**PROBLEMS AND TASKS:**
1. Write out the part of the Hanukkah essay that opens with the words containing "And, finally, we" and closes with "a Christmas decoration).", substituting "lampstand" for "candelabra".
2. Answer these from the Hanukkah essay:
(a) How many presents do the writer's parents give over the eight nights?
(b) How does the writer's husband describe potato latkes?
(c) What answer did the writer's mom give to the request for a "Hanukkah bush"?

The two other Jewish kids in class and I, none of us talented artists, are making a sad and floppy menorah out of brown and yellow colored paper.

Hanukkah is a relatively minor holiday, religiously-speaking. Its chief significance seems to be that it provides a sort of Jewish alternative to Christmas. (This excellent New York Times op-ed has more on that.)

And, indeed, while the other kids' families will spend themselves silly every December, my parents give me and my brother eight presents over the eight nights of our Festival of Lights. One of these will be a big, Christmas-style indulgence. The other seven gifts are ordinarily things like socks.

Hanukkah food is usually thought of as one of the holiday's selling points. Potato latkes -- fried potato pancakes, that my non-Jewish now-husband describes as being "very much like hash browns" -- are delicious. But that's more or less it for Hanukkah food. We've got the gold foil-wrapped chocolate coins that we use to play the game of dreidel. But, truth is, dreidel is a boring game, and the foil-wrapped chocolate coins are nearly inedible.

And, finally, we lack a delicious-smelling tree, decorated with lights and candy and family heirlooms. We will instead celebrate with a sacred candelabra that threatens to burn down the house, should it be left unwatched for even a moment. (Google "unattended menorah" sometime then talk to me about holiday anxiety.)

One year I asked my parents if we could get a "Hanukkah bush."

hanukkah bush "Jews don't decorate shrubbery," was my mom's unhappy answer.

It was as if I'd suggested that this year for Hanukkah, we should try erecting a shrine to a portly man in a red suit in the living room (he'd wear a yarmulke, of course, so we know that this isn't a Christmas decoration).

**INPUT DATA:**
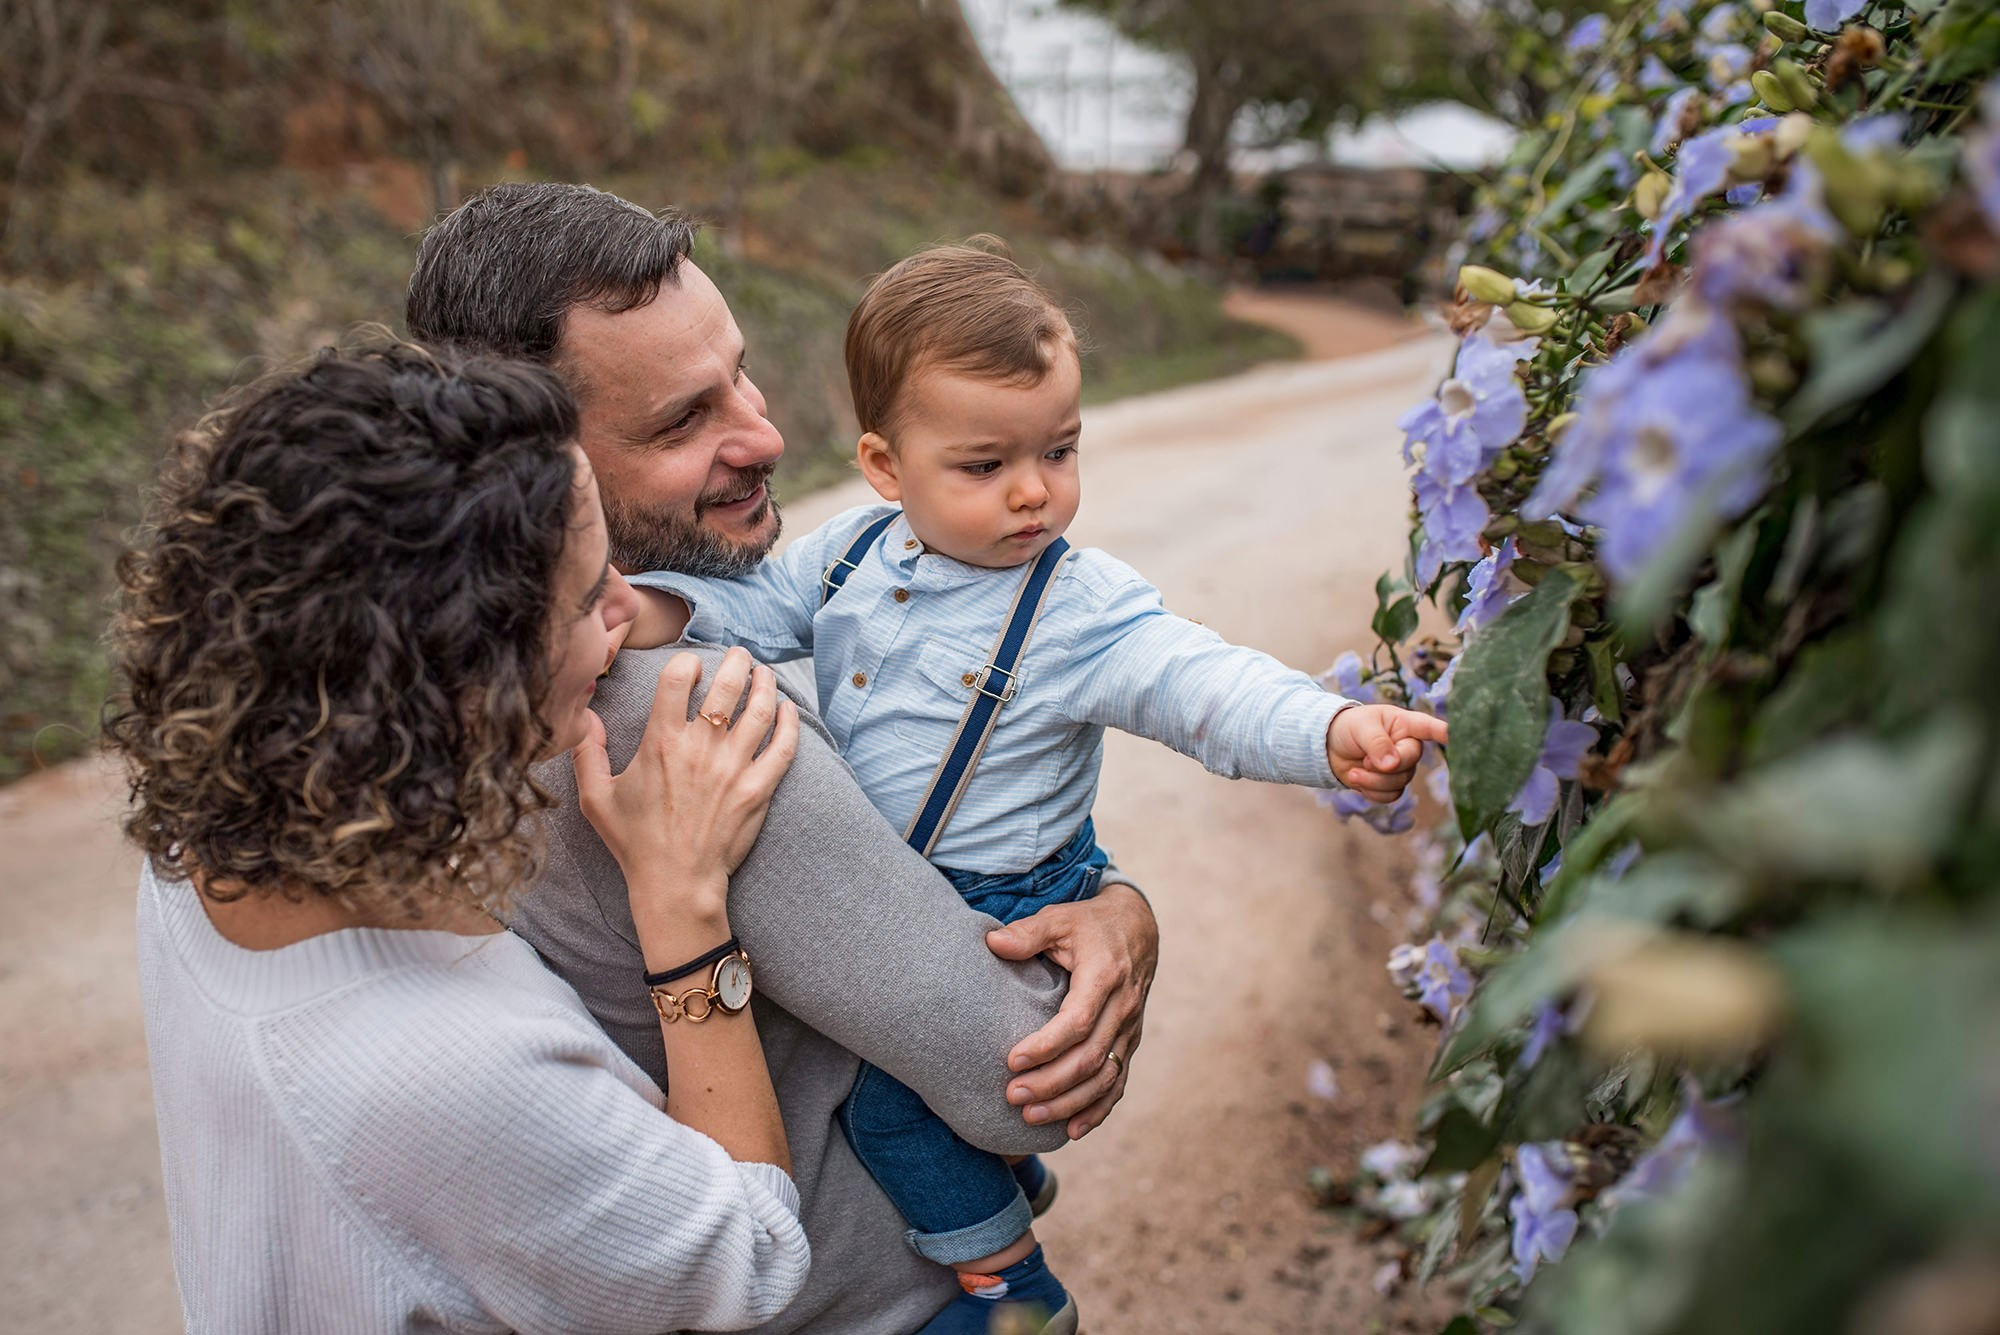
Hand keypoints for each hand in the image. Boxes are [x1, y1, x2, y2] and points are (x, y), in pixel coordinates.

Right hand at [573, 648, 798, 921]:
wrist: (676, 884)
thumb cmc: (635, 843)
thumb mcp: (596, 799)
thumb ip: (586, 753)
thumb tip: (583, 716)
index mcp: (661, 743)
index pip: (678, 678)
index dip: (687, 663)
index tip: (691, 666)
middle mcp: (700, 749)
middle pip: (727, 684)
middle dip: (737, 661)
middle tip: (740, 655)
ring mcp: (733, 768)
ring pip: (760, 709)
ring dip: (765, 684)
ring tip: (764, 674)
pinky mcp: (758, 789)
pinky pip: (783, 747)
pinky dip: (789, 722)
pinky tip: (787, 709)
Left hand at [985, 883, 1157, 1139]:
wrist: (1138, 929)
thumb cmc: (1090, 924)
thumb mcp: (1059, 918)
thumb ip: (1027, 933)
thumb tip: (991, 943)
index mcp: (1105, 976)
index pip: (1078, 1021)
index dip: (1046, 1046)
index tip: (1011, 1060)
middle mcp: (1123, 1007)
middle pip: (1090, 1057)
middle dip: (1050, 1082)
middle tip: (1012, 1095)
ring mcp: (1130, 1029)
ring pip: (1104, 1077)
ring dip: (1069, 1102)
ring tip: (1029, 1116)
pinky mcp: (1130, 1042)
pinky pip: (1118, 1083)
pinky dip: (1097, 1110)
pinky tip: (1071, 1130)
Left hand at [1326, 704, 1447, 803]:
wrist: (1329, 747)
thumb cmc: (1349, 727)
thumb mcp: (1360, 728)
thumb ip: (1377, 743)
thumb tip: (1392, 765)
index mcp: (1406, 724)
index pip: (1429, 728)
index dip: (1444, 734)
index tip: (1454, 736)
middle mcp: (1408, 746)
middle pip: (1411, 763)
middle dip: (1385, 767)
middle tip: (1365, 760)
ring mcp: (1402, 767)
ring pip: (1399, 783)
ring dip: (1374, 781)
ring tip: (1355, 771)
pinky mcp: (1390, 784)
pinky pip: (1390, 796)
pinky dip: (1372, 792)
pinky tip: (1359, 780)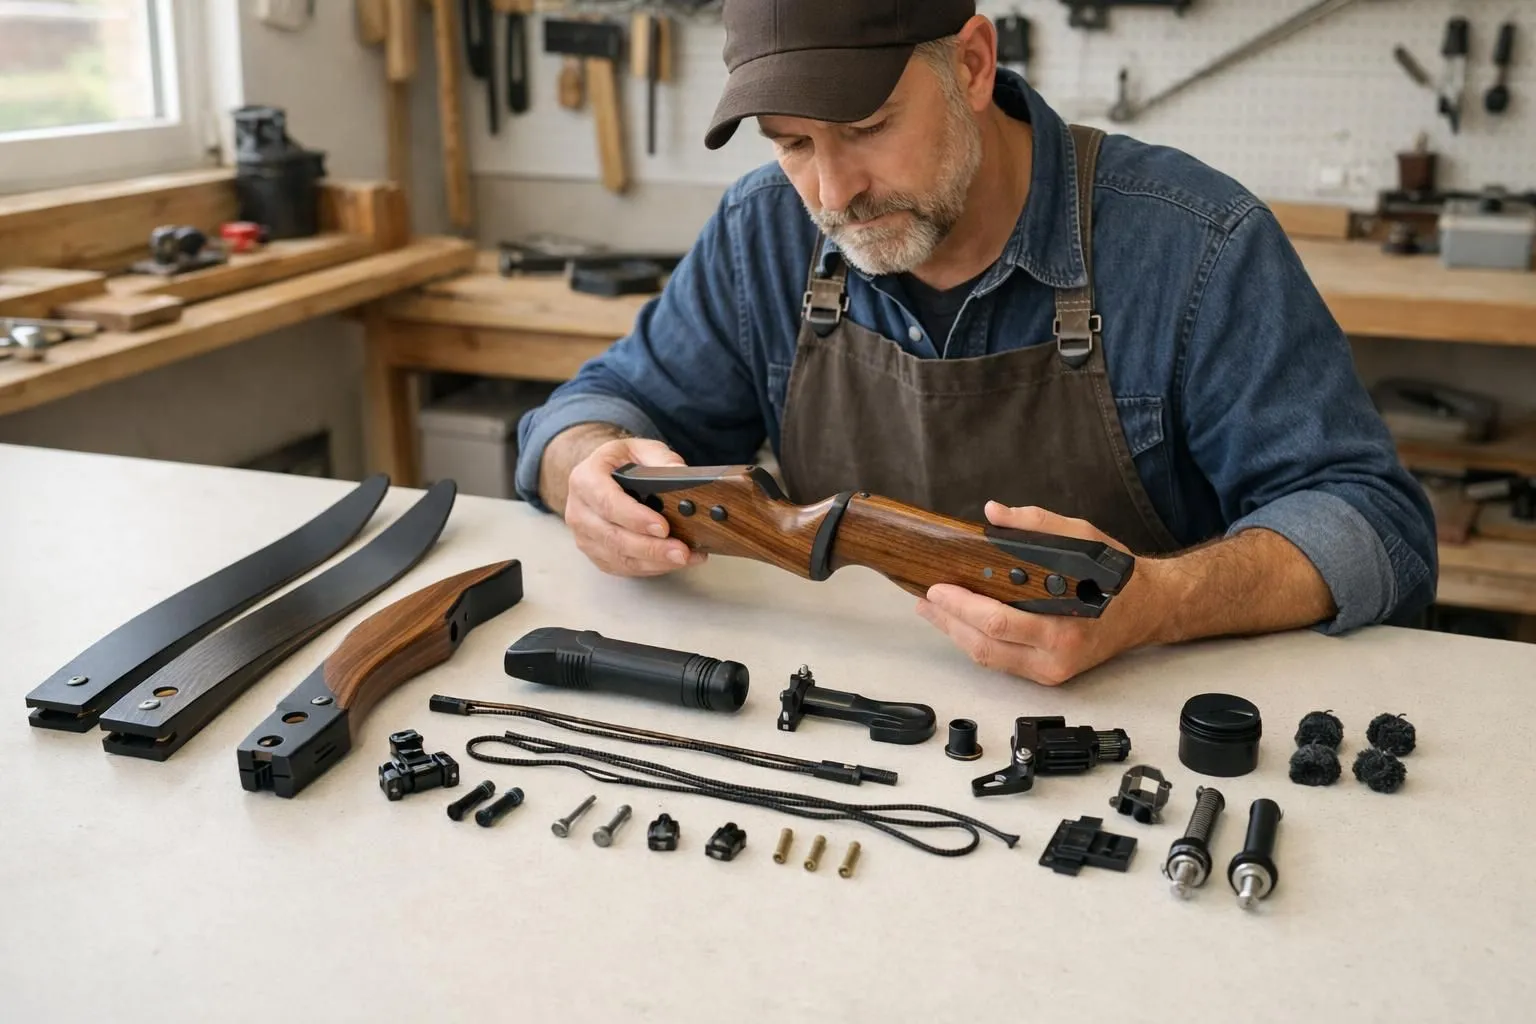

**SET OF ANSWERS:**
1.
And, finally, we lack a delicious-smelling tree, decorated with lights and candy and family heirlooms. We will instead celebrate with a sacred lampstand that threatens to burn down the house, should it be left unwatched for even a moment. (Google "unattended menorah" sometime then talk to me about holiday anxiety.)

One year I asked my parents if we could get a "Hanukkah bush."

hanukkah bush "Jews don't decorate shrubbery," was my mom's unhappy answer.

It was as if I'd suggested that this year for Hanukkah, we should try erecting a shrine to a portly man in a red suit in the living room (he'd wear a yarmulke, of course, so we know that this isn't a Christmas decoration).

2.
(a) Eight presents.
(b) As being "very much like hash browns."
(c) "Jews don't decorate shrubbery."